Go to CPI → Connection Test Tool → SSH
Fill in the info as below with the newly imported Private key Alias and check the connection
if the connection is working here, it should be working in the adapter as well.
Configure SFTP Adatpers in the iflow
In order to elaborate the sender and receiver SFTP adapter at the same time, I put both of them into one iflow.
The Sender Adapter will retrieve a data file from folder test/Export. Once read it, the file will be moved into archive folder test/Export/archive
This is the configuration of Sender SFTP Adapter
Scheduler uses the defualt configuration.

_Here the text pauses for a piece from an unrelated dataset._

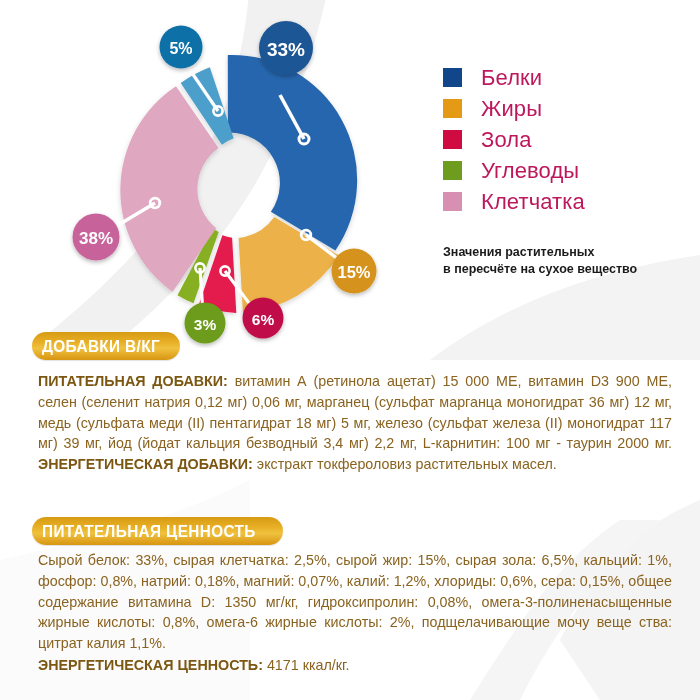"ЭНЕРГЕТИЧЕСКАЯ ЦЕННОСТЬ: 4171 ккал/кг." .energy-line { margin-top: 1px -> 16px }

Once the file has been picked by the iFlow, the receiver SFTP adapter will drop off the file to the folder test/Import, with a new name target, with timestamp suffix.
This is the configuration of Receiver SFTP Adapter
Place file in the source folder test/Export, with name data.
After few seconds, according the default scheduler configruation, the file will be read by the sender SFTP adapter.
The file has been moved into the archive folder as bleow
On the other hand, check the import folder: test/Import. The target file with timestamp suffix has been created.
This is the iflow instance captured in the trace mode
For SFTP adapter configruation, the main part is not the adapter configuration, but the key pair preparation. Follow the steps introduced above to generate relevant files and import it into CPI, you will easily make SFTP adapter working.